Bank of America provides funding for Clark veterans
$15,000 grant provides direct services to veterans at Clark’s Veterans Resource Center
Bank of America Charitable Foundation recently provided Clark College Foundation with a generous $15,000 grant in support of Clark College’s student veterans.
The grant counts toward a fundraising effort to raise $2 million for Clark’s Veterans Resource Center. Promising Pathways: The Campaign for Clark College is a $35 million campaign aimed at transforming the lives of students, providing opportunities and sharing the legacies of Clark’s partners and donors. Major areas such as advanced manufacturing, scholarships and a new academic framework called Guided Pathways, designed to retain more students and lead them to graduation, are some of Clark’s other top priorities.
The Bank of America grant helps students like Alison, a Navy veteran whose service included time aboard the destroyer, the USS Cole. While on active duty, she was an electronics and telecommunications technician.
One of the reasons Alison enlisted in the Navy was for the education benefits. Today, she’s a reservist and mother of two small children. She transferred from Clark College, where she studied information technology, to Washington State University Vancouver in 2019 to pursue a bachelor’s degree in accounting and mathematics with the goal of working in business. Her husband, Scott, also a Navy veteran, currently attends Clark College. Their children attend the Oliva Early Learning Center.
Attending college is challenging for Alison. She is often older than many of her classmates. She is reminded that veterans bring alternative life experiences to campus, including combat, physical injuries and mental trauma. Many of their classmates simply can’t relate.
The VRC is an important part of Alison and Scott’s college experience. They both visit the VRC regularly to access the computer lab, print their assignments, use the study area, receive tutoring and use the textbook lending library.

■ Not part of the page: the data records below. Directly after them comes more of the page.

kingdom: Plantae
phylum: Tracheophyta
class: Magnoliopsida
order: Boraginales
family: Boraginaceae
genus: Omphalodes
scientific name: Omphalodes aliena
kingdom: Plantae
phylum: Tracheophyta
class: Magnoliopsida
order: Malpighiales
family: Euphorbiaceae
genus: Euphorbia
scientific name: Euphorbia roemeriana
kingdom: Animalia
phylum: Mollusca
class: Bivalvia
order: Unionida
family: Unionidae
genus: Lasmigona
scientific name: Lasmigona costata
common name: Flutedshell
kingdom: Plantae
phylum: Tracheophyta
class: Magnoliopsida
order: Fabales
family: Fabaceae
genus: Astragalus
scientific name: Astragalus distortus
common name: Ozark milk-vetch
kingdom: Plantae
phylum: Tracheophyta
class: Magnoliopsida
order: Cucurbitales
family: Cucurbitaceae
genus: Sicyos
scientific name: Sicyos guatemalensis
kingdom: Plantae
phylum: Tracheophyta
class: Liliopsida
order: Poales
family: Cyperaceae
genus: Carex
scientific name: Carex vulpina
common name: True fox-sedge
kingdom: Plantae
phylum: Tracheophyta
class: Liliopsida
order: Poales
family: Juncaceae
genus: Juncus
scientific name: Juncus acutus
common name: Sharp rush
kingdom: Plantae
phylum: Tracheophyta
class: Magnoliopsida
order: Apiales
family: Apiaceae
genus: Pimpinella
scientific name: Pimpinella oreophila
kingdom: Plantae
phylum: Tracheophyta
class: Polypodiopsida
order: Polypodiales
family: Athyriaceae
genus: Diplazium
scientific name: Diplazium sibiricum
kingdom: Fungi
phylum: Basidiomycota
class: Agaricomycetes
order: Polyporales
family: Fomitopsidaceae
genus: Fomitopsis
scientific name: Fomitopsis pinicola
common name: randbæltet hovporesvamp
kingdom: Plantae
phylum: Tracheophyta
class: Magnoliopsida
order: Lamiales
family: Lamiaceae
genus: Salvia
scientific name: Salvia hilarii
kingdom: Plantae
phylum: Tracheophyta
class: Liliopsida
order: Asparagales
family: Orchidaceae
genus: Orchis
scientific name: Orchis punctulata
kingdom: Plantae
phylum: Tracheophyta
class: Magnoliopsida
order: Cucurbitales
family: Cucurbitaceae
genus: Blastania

But more than that, the VRC is a safe space where they can relax and unwind. Even after transferring to another institution, Alison still spends time at Clark’s VRC when she’s not in class.
“The greatest benefit the VRC provides is a safe place to converse with fellow veterans. We veterans have a unique view of the world around us…In the VRC, I feel a part of the group,” said Alison.
Without the VRC, Alison says she would not have been able to take the more than 15 credits per term she took while attending Clark. Because of the assistance she received—and her own hard work—she maintained a spot on the honor roll and was a member of the Phi Theta Kappa honor society. As she worked on her Clark degree, she worked at the VRC for extra money.
The Bank of America funding provides for textbooks, school supplies, on-campus dental services, career assessments, emergency grant funds, certification exam fees, work-related tools, equipment and supplies through Clark’s Veteran’s Resource Center.
“From counseling to emergency housing support, job skills training and even dental services through Clark’s Dental Hygiene program, the Veterans Resource Center performs the work of angels every single day,” said Lisa Gibert, CEO of Clark College Foundation. “Financial support from the community guarantees our student veterans will never be forgotten.”
Veterans who are transitioning to civilian life persist in higher education and prosper in the workplace when they have access to a community at Clark. They are more likely to earn a certificate or degree and obtain a living-wage job. Even those with GI Bill education benefits are unable to cover all the costs associated with school, housing, food and transportation. Additionally, Clark’s emergency grant program, which offers one-time financial assistance for urgent needs, is a lifeline for veterans facing eviction or other crises that might derail their education.
Clark’s Veterans Resource Center helps hundreds of veterans obtain the education and workforce training they need to succeed in the workplace and transition to civilian life. Veterans historically experience homelessness, disabilities, mental health issues, suicides and addictions at rates far greater than the non-veteran public. In fact, 67 percent of Clark’s student veterans are low income and 83 percent are first-generation college students. Many Clark students acknowledge that they suffer from mental health challenges, experience food and housing insecurities, and struggle with pain, trauma and disabilities. Therefore, Clark’s VRC is a safe and supportive place that helps our veterans.
Through private support—such as the Bank of America Charitable Foundation grant—Clark can provide enhanced wraparound services to address financial, academic, personal and professional challenges that negatively affect students’ abilities to continue in their course of study. Qualified students receive assistance with books, certification fees, emergency grants, access to computers and printers, financial literacy training and similar services that help student veterans to continue their education after active duty.